Zunächst behielt sich die Jugend ihren Helden vor. Im Laufe der Jahre wurden aus den "Babyboomern" der 60er, 70er und 80er Jahre die gesetzten und älteren Herrschaften des 21. Jahrhunderts. Für die heute jungen Menschen geht von Lennon die Faszination eines alten Meisters aus, der lange vor ihrer Zeit lebte. Für Yoko Ono ist es natürlich etwas Besonderes, "mir John mit 65 vorzustellen und mir auszumalen, was er wohl heute machen würde, wenn er noch unter uns wäre", zitiert die Plattenfirma EMI-Capitol die Lennon-Witwe. "Er wurde als 'Mann des Jahrzehnts' geehrt - das war vor 35 Jahren. Inzwischen ist er ein Mann des Jahrhunderts und der Zukunft. Seine Arbeit inspiriert alle Menschen und seine Stimme erreicht den ganzen Planeten." Ono sagt das anlässlich einer weiteren posthumen Veröffentlichung, der Doppel-CD "Working Class Hero - The Definitive Lennon". Schon ein Vierteljahrhundert gelingt es ihr, Lennons Name und Musik mit nahezu jährlichen Events und Veröffentlichungen auf der Tagesordnung eines immer schnelllebigeren Musikgeschäfts zu halten.

Neue "Enthüllungen"

Eine andere Hinterbliebene schlachtete den Ruhm dagegen auf andere Weise aus: Cynthia Lennon, Freundin aus Teenagertagen in Liverpool, Ehefrau von 1961 bis 1968 und Mutter von Julian Lennon, feuerte mit dem Enthüllungsbuch "Try to See it My Way" eine Breitseite auf ihre Nachfolgerin und auch auf Ex-Ehemann Lennon ab. Der, so klagt Cynthia, habe den Sohn Sean bevorzugt, den Yoko genau am 35. Geburtstag des Ex-Beatle zur Welt brachte. Der ältere Sohn Julian hingegen sei weitgehend ignoriert und obendrein vom Erbe ausgeschlossen worden. Während er "für Frieden und Liebe in der Welt eintrat", schrieb Julian im Vorwort, sei es für Vater Lennon "zugleich sehr schwer gewesen, irgendwie Frieden und Liebe für seine erste Familie zu finden, für meine Mutter und mich".

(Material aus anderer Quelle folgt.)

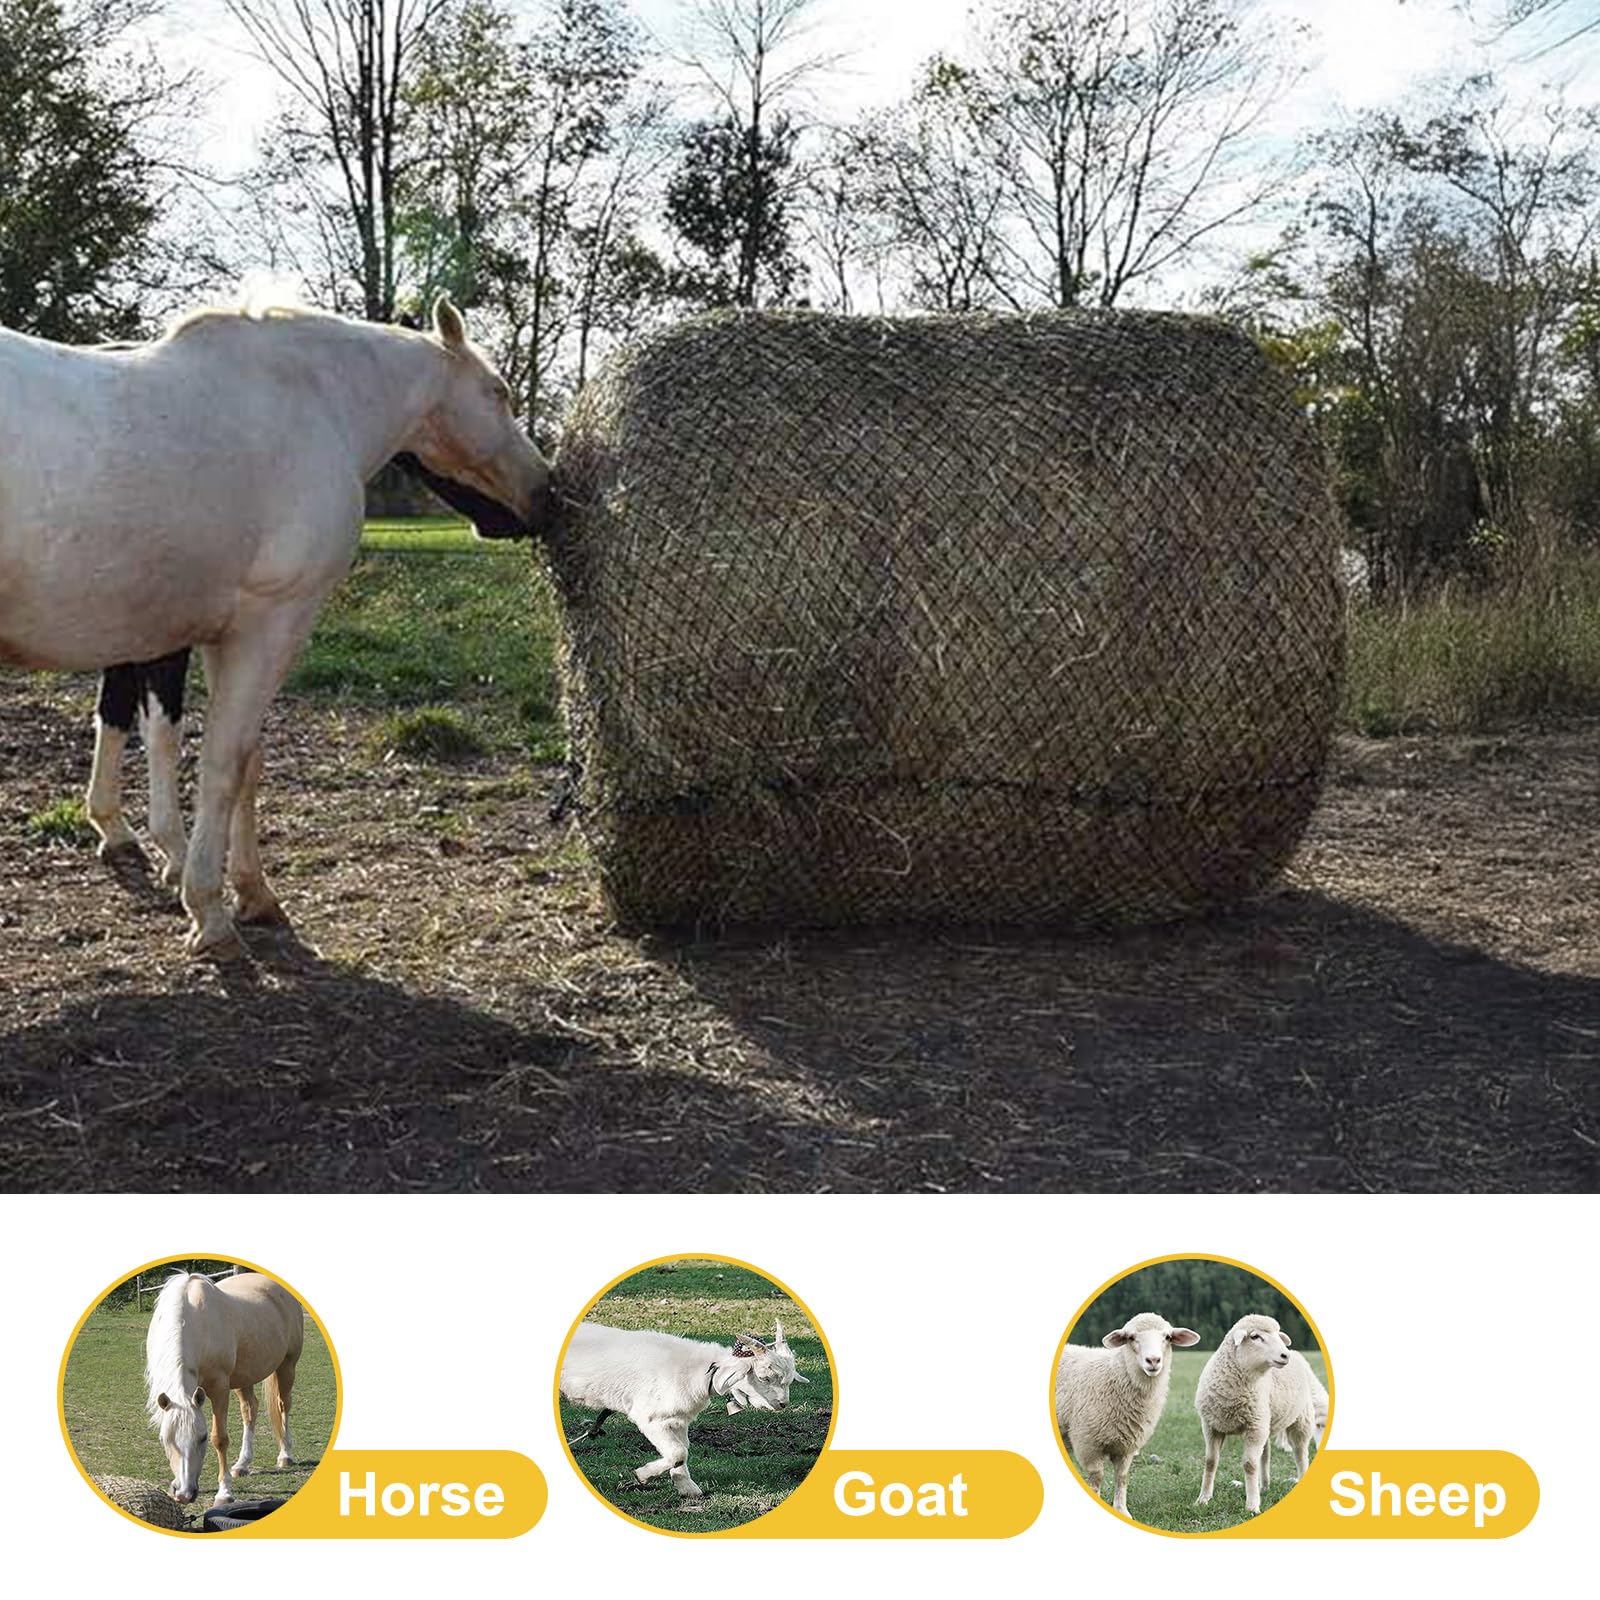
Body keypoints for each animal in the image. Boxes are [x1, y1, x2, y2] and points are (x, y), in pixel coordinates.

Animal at [0, 294, 549, 957]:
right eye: (498, 393)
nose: (548, 493)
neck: (314, 399)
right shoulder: (271, 624)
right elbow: (222, 762)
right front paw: (209, 909)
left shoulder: (224, 635)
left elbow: (243, 760)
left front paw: (251, 891)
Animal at [144, 1272, 305, 1506]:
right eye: (165, 1439)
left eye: (202, 1438)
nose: (184, 1494)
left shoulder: (219, 1389)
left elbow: (220, 1438)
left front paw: (224, 1493)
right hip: (244, 1377)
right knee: (250, 1409)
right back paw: (242, 1465)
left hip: (287, 1366)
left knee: (283, 1405)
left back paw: (285, 1455)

Und der Autor Albert Goldman wärmte in seinem Buch "The Lives of John Lennon" Spekulationen auf, wonach Beatles-Manager Brian Epstein sich in schwuler Liebe zu John verzehrte und wegen dessen Beziehung zu Yoko Ono Selbstmord begangen haben soll. Kein Wunder, dass Ono auf die Reporterfrage nach der "bedeutendsten Hinterlassenschaft Lennons" dessen Song "Just Gimme Some Truth" nannte. "Alles, was ich will", heißt es da, "ist die Wahrheit."

An Lennons Nimbus wird all das nicht groß kratzen. Er bleibt als Provokateur und Friedensstifter, als Zyniker und Träumer in Erinnerung und mit seiner Musik ein Vorbild, wie es nur wenige Künstler werden.